1. ## Area

Let R be the region bounded by the graph of y=(1/x)(ln(x)), the x axis, and the line x=e. Find the area of the region.

So i found that (1/x)(lnx) intersects the x axis at 1 so to solve for the area we would find the intergral of (1/x)(lnx) from 1-e. How would i find the antiderivative of (1/x)(lnx) and is my method right? This is a Calc AB problem

2. Originally Posted by calc_help123
Let R be the region bounded by the graph of y=(1/x)(ln(x)), the x axis, and the line x=e. Find the area of the region.

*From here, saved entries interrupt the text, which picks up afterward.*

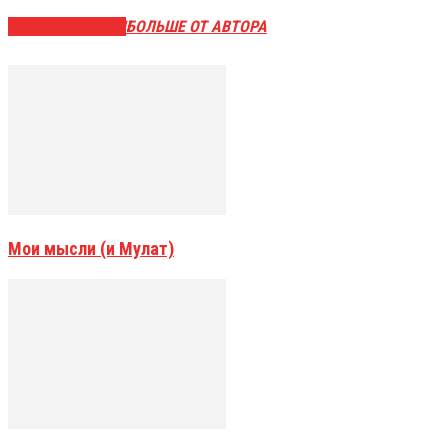
СХОЖИЕ СТАТЬИ
БОЛЬШЕ ОТ АВТОРА
Мои мысли (и Мулат)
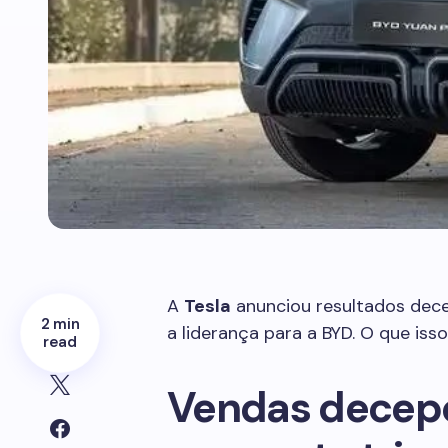
A
Tesla
anunciou resultados dece
2 min
a liderança para a BYD. O que isso
read
Vendas decepc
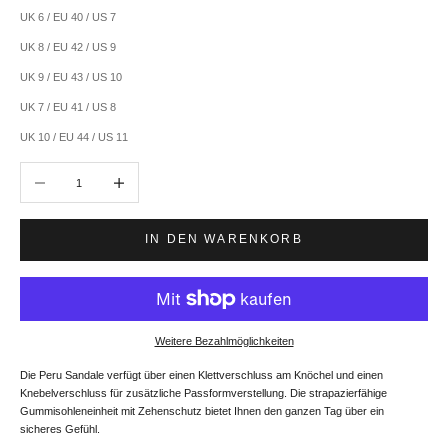
UK 6 / EU 40 / US 7
UK 8 / EU 42 / US 9
UK 9 / EU 43 / US 10
UK 7 / EU 41 / US 8
UK 10 / EU 44 / US 11
Anzahl verringern
Anzahl erhöhen
IN DEN WARENKORB
Weitere Bezahlmöglichkeiten
Die Peru Sandale verfügt über einen Klettverschluss am Knöchel und einen
Knebelverschluss für zusätzliche Passformverstellung. Die strapazierfähige
Gummisohleneinheit mit Zehenschutz bietet Ihnen den ganzen Tag über ein
sicheres Gefühl.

So i found that (1/x)(lnx) intersects the x axis at 1 so to solve for the area we would find the intergral of (1/x)(lnx) from 1-e. How would i find the antiderivative of (1/x)(lnx) and is my method right? This is a Calc AB problem
Integrate the function from 1 to e.

use the substitution $\displaystyle \ln x = u$

$\displaystyle \frac{1}{x}dx = du$

The integral comes out $\displaystyle \frac{(\ln x)^2}{2}$

Finish it.

See the attached graph

3. I misunderstood this problem. when they said $\displaystyle x=e$ for some reason i thought they meant $\displaystyle x=e^y$ so then i tried to solve for y. now it makes sense.

so the final product would be $\displaystyle \int_1^e$$\displaystyle \frac{1}{x}\ln(x)$ = $\displaystyle .5$

correct?